Beginning with the line that contains "https://www.youtube.com/watch?v=j-qI-xlevhU", transcribe every line down to the end of the entries, exactly, and no other lines.
-- Data in this exercise follows --
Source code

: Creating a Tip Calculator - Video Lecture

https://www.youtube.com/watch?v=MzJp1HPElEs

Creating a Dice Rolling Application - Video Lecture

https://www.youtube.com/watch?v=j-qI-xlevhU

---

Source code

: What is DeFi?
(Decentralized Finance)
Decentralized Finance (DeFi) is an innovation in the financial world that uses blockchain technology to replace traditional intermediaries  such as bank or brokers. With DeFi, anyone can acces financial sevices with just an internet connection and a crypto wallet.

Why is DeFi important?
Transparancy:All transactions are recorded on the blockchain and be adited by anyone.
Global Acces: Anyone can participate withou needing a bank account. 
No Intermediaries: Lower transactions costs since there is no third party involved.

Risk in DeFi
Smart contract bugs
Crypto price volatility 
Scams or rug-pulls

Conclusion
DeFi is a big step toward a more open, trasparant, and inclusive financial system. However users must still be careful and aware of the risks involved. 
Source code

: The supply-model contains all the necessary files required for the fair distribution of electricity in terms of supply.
-- Data in this exercise concluded --
Response area ->
https://www.youtube.com/watch?v=j-qI-xlevhU

---

Source code

: What is DeFi?
(Decentralized Finance)
Decentralized Finance (DeFi) is an innovation in the financial world that uses blockchain technology to replace traditional intermediaries  such as bank or brokers. With DeFi, anyone can acces financial sevices with just an internet connection and a crypto wallet.

Why is DeFi important?
Transparancy:All transactions are recorded on the blockchain and be adited by anyone.
Global Acces: Anyone can participate withou needing a bank account. 
No Intermediaries: Lower transactions costs since there is no third party involved.

Risk in DeFi
Smart contract bugs
Crypto price volatility 
Scams or rug-pulls

Conclusion
DeFi is a big step toward a more open, trasparant, and inclusive financial system. However users must still be careful and aware of the risks involved. 
Source code

: The supply-model contains all the necessary files required for the fair distribution of electricity in terms of supply.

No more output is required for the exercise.